The problem underlying all these storylines is an absence of information.


Evaluating batsmen and bowlers on the basis of their careers averages is reasonable
because over the course of a career, averages are a good proxy for quality of
batting and bowling. Over a solitary Test match, though, this makes very little
sense. But then, over the course of a single Test, no other systematic measurement
has hitherto been available. In the past decade, ESPNcricinfo has maintained a
record of all cricket matches it covers on a ball-by-ball basis. Apart from the
commentary, they record the usual outcomes - how many runs, how many extras,
whether or not a wicket fell, what was the line and length of the delivery. They
also record a judgement: was the batsman in control of the delivery?

Control is an elegant binary measurement of batting and bowling, as opposed to runs


and wickets, which represent the outcome of batting and bowling. It records whether
or not the ball went where the batsman intended it to.

In the case of the South Africa-India series, the control measurement provides a
less batting-centric picture. It shows that while India's batting coped admirably
with the home bowling, it was the superior overall quality of the home bowling that
proved to be the difference between the two sides.
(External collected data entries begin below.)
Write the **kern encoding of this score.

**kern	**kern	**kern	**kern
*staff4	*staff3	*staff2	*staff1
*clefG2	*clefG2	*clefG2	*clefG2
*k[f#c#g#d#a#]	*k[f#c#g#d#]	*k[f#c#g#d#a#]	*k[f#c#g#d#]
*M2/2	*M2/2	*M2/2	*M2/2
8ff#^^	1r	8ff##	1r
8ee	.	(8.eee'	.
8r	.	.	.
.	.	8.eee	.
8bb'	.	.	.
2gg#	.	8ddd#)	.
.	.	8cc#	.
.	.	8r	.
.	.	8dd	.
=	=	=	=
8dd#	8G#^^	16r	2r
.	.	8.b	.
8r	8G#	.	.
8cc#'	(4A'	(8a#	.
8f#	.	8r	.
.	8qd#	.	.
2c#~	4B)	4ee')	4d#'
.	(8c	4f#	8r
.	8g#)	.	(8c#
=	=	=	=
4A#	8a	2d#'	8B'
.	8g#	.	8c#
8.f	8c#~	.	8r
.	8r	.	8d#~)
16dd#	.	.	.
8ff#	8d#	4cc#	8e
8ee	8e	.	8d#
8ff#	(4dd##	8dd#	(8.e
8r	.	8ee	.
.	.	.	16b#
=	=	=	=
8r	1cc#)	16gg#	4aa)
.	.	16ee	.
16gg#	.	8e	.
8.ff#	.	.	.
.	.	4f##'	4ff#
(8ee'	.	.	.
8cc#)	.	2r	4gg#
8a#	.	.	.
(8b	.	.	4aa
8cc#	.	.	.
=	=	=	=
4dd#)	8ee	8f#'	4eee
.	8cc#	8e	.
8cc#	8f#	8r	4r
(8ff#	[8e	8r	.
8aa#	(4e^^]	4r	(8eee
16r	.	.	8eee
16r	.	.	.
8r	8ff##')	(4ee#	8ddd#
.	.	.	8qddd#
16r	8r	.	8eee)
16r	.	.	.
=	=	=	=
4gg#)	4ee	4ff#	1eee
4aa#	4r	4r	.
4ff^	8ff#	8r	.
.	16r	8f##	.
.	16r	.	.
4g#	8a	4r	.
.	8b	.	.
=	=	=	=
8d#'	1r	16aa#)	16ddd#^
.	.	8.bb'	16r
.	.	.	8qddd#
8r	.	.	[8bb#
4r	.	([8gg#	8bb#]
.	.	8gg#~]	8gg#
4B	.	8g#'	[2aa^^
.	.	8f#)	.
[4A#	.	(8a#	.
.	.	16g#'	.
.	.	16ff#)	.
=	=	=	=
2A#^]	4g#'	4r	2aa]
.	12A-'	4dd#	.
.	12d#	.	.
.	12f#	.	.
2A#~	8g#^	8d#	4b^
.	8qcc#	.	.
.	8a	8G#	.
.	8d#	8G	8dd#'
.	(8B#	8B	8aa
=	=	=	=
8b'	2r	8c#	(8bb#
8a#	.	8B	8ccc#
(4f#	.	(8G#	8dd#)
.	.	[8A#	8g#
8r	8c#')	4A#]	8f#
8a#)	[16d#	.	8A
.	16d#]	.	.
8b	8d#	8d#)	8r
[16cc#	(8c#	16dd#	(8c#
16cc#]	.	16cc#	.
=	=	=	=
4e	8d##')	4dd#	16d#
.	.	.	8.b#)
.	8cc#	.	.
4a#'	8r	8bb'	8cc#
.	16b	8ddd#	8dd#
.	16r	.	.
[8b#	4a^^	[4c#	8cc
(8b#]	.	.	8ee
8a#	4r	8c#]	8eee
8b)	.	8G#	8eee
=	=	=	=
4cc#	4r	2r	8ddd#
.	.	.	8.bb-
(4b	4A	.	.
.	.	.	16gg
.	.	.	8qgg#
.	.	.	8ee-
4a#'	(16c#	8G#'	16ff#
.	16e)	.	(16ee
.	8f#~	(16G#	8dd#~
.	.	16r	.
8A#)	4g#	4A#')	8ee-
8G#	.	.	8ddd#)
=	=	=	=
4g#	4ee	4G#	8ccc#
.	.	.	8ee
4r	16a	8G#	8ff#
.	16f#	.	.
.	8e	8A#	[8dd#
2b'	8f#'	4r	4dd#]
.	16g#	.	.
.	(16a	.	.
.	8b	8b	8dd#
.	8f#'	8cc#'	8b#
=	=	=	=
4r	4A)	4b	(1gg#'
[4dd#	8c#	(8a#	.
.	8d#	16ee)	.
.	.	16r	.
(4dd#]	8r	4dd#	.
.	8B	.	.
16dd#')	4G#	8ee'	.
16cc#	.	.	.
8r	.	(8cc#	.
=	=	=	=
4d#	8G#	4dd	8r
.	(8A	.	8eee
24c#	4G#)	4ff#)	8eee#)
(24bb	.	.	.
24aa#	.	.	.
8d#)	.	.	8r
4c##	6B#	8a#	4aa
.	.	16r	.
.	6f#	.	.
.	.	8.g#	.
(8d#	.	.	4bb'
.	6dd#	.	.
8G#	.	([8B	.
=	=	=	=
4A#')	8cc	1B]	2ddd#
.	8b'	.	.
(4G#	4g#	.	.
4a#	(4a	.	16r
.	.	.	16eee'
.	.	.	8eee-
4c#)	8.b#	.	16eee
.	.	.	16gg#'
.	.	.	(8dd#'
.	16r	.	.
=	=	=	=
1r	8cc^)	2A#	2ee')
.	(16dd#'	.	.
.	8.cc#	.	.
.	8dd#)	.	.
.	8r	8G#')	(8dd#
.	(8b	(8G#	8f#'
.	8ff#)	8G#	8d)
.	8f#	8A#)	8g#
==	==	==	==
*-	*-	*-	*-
The ball-by-ball record can be summarised in various ways, from the most specific
individual bowler v batsman match-ups to innings summaries. Two measures are
developed from the data. The first measure "In Control Per Not In Control" records
the number of balls the batsman was in control for every ball that the batsman was
not in control. This is designed to demonstrate the amount of control the batsman
had over proceedings. Higher values show that the batsman was in control more,
while lower ones show that the bowler created more uncertainty. The second measure
"% Runs Scored Not In Control" gives the percentage of the total runs that came
from deliveries where the batsman was not in control. This is designed to be a
stand-in for "luck". Almost every single dismissal (run-outs excluded) occurs when
the batsman in not in control. Finally, scoring rates (runs per six balls faced)
for in-control and not-in-control delivery sets are presented.

Summarised by team innings, the control numbers reveal that the series consisted of
two types of Tests. The first and third Tests were both unusually bowler-friendly.
The second Test was far more conventional, with the bowlers gaining ascendancy as
the match went on. It could be argued that the toss in the second Test was the most
crucial one of the series, because judging by the control figures, the wicket in
Centurion became progressively worse for batting as the match progressed.